→ **Activity**:
Repeat the listing below line by line, exactly, leaving its pictures behind.
*** Records supplied ***
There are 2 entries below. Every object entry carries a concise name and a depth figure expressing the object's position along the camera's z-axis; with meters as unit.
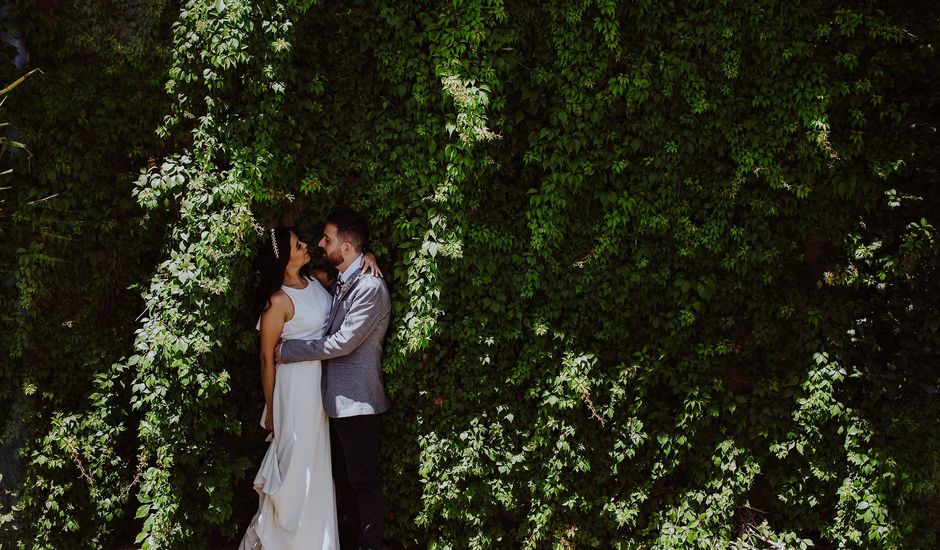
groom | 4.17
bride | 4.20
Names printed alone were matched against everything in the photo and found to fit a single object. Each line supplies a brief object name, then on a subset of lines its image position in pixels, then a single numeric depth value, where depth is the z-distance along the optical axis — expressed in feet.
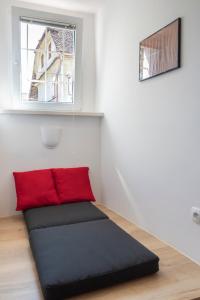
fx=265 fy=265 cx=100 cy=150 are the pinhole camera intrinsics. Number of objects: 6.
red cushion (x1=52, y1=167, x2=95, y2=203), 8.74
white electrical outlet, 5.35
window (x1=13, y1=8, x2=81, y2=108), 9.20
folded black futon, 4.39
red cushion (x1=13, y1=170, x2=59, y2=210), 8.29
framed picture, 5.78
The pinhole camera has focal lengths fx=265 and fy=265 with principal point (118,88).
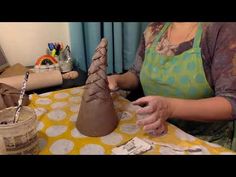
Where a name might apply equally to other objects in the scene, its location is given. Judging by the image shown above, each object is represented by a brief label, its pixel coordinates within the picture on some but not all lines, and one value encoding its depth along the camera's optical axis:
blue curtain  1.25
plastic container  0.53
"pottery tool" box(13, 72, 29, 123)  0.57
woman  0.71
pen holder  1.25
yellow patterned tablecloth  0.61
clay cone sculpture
*** End of Records supplied ***
→ **Exercise solution**:
There are 2 entries below. Every object entry carries a concise name and a depth figure expressing the object's position along the camera's z-axis; with meters as unit.
groom | 4.17
bride | 4.20
Names printed alone were matched against everything in the photo and found to fit a single object. Each line supplies a brief object name, then on a subset of lines its image position in pixels, then a single numeric depth value, where depth is the z-distance along the optical axis — expressed in feet.
fx=265 fy=265 cx=100 cy=150 are the pinhole camera intrinsics. Number of objects: 6.
red cushion (x1=52, y1=167, x2=95, y2=203), 8.74
white electrical outlet, 5.35
window (x1=13, y1=8, x2=81, y2=108), 9.20
folded black futon, 4.39
red cushion (x1=13, y1=170, x2=59, y2=210), 8.29
framed picture, 5.78
The pinhole camera has focal lengths fx=265 and fy=265 with principal point (118,88).
Where a name might apply equally to other objects in the scene, its location is given. Judging by the image shown above, each object is represented by a brief label, its pixel coordinates within the picture on some but not all lines, and one value encoding its depth along the camera's optical axis:
blue curtain  1.25
plastic container  0.53
"pottery tool" box(13, 72, 29, 123)  0.57
woman  0.71
pen holder  1.25
yellow patterned tablecloth  0.61
clay cone sculpture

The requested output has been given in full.